Ça veut dire que votre fin de carrière est encore loin ?

Je suis sous contrat jusqu’en 2021 ici. Après, une mauvaise blessure peut vite arriver mais à part ça, je ne vois pas ce qui pourrait m’arrêter. Tous les ans je progresse, tactiquement, techniquement, dans la vie du groupe… Si j’en suis arrivé-là, c’est que j’ai énormément travaillé. Je n’ai jamais rien eu de facile. L’an dernier, je jouais peu mais moi, je bosse, et le coach sait qu’il peut compter sur moi.

En Ligue 1, pourriez-vous jouer ailleurs qu’à Strasbourg ?

C’est une bonne question… Je ne suis jamais parti de la famille réellement (il est originaire de Belfort). A 32 ans, je ne sais pas si j’en serais capable. Maintenant, si le Real Madrid m’appelle demain, je réfléchirai ! Mais si le Racing me propose un contrat de quatre ans, je signe tout de suite. On n’en a pas encore discuté mais le jour où je voudrai voir le président (Marc Keller), j’irai dans son bureau.

Avant tout ça, il y a donc un dernier match de Ligue 1 en 2019 à disputer. Vous affrontez Saint-Etienne samedi à la Meinau.

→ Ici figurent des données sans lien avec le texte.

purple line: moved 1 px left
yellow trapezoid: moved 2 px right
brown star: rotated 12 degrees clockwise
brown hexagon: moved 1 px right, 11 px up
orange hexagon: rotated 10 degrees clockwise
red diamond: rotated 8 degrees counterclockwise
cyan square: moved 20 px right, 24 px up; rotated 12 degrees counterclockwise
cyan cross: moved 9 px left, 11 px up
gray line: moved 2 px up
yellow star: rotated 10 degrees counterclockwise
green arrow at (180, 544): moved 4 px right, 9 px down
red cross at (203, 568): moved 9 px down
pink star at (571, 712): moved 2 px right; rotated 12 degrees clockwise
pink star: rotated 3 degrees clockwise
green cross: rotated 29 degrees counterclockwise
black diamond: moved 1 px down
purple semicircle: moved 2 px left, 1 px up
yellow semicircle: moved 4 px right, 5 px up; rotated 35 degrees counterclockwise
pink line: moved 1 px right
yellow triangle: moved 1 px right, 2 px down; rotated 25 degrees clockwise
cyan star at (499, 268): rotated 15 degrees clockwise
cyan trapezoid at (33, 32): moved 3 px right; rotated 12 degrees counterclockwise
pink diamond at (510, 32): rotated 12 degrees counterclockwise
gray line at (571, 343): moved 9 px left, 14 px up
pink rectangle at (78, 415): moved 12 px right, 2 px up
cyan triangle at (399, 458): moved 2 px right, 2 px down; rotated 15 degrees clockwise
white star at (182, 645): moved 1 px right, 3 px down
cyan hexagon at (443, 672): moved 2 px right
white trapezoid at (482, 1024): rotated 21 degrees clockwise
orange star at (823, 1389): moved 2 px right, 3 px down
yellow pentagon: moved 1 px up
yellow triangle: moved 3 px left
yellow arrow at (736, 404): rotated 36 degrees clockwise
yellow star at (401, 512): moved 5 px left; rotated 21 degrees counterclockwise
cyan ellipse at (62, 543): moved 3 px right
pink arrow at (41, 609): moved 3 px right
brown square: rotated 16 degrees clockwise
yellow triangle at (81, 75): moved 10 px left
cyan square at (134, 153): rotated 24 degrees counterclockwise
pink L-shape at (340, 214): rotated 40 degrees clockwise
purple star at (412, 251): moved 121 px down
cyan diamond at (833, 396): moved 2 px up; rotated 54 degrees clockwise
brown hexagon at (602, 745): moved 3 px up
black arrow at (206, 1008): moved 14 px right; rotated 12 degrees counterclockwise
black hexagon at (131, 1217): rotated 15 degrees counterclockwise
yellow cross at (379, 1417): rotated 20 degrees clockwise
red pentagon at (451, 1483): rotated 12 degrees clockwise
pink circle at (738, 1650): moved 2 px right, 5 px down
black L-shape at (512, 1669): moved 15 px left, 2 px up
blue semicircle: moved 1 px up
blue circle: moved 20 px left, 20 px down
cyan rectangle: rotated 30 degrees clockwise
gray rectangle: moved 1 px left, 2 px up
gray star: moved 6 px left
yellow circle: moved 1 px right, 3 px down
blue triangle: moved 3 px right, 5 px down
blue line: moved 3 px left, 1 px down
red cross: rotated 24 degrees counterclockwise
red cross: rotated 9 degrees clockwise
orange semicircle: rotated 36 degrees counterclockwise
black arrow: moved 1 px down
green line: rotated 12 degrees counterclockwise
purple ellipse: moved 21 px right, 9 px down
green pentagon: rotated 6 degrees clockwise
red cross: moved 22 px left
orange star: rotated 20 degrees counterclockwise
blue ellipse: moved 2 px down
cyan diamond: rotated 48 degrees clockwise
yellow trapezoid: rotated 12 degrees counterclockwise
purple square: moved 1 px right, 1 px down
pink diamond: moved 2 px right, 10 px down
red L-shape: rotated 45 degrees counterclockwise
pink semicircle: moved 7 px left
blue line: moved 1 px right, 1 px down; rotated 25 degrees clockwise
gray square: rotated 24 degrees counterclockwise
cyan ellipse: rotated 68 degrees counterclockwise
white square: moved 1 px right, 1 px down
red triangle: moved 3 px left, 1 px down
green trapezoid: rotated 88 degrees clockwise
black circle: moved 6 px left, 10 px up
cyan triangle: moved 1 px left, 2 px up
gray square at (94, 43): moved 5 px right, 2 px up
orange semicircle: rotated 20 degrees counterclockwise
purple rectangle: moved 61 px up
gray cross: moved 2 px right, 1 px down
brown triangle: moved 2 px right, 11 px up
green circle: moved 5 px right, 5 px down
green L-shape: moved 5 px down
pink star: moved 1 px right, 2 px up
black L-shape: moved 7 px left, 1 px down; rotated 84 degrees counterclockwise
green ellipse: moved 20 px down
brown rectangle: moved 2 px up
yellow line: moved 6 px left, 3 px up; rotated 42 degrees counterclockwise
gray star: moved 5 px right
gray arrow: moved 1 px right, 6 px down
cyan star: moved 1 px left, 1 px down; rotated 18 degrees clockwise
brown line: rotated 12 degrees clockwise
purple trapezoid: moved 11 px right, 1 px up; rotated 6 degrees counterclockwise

Qu’est-ce que ça vous inspire ?

Ce sera un bon match, dans un stade plein, avant Noël, juste avant les vacances. Et j’y reviens : on va jouer pour 27 points à la trêve, vous vous rendez compte ? Donnons tout, lâchons-nous et on fera les comptes après. En plus, si je suis titulaire, j’aurai la chance d’entrer sur la pelouse avec mon grand garçon (de 5 ans). D’habitude, il n’y a que des jeunes des clubs alentour qui sont concernés mais là, il restait des places et le club m’a proposé. C’est magnifique. Je ne lui ai pas encore dit mais ça va être super. Je suis très touché et j’ai hâte.